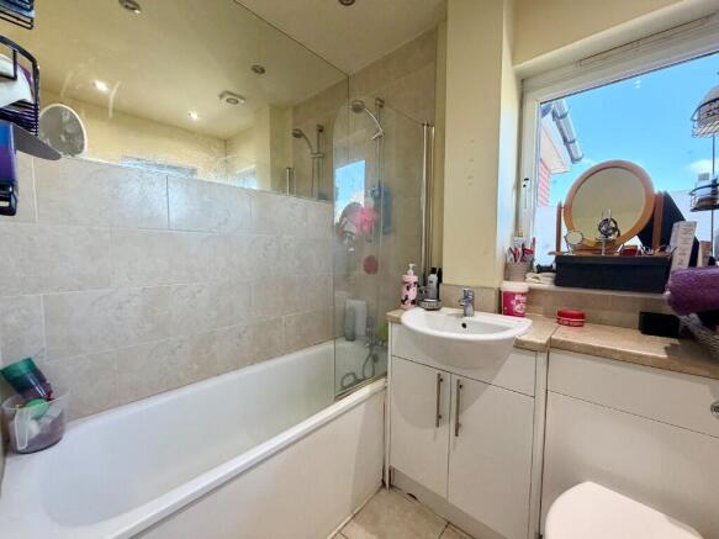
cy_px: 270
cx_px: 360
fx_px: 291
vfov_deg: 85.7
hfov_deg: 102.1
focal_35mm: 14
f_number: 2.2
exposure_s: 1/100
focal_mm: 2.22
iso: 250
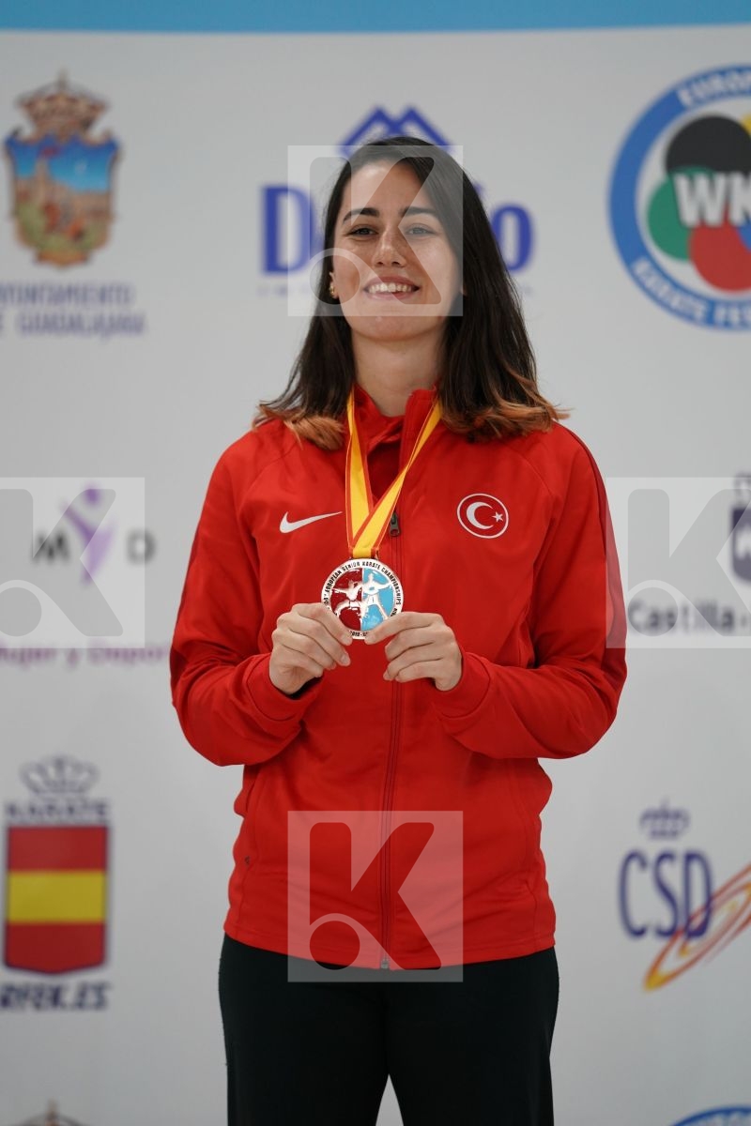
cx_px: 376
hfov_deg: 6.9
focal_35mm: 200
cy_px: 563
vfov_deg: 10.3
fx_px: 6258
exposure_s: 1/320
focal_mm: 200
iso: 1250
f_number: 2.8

--

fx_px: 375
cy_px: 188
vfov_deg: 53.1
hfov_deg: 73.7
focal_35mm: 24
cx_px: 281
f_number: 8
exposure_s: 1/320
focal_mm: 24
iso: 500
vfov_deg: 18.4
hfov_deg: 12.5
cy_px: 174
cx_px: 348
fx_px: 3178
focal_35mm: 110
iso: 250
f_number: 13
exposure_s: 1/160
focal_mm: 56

• [Assigned task]
Would you output only the span of the records above that opens with the line containing "exposure_s: 1/100" and closes with the line containing "f_number: 2.8", ends included and pictures dropped?

• [Result]
exposure_s: 1/100
focal_mm: 2.22
iso: 250
cx_px: 376
hfov_deg: 6.9
focal_35mm: 200
cy_px: 563
vfov_deg: 10.3
fx_px: 6258
exposure_s: 1/320
focal_mm: 200
iso: 1250
f_number: 2.8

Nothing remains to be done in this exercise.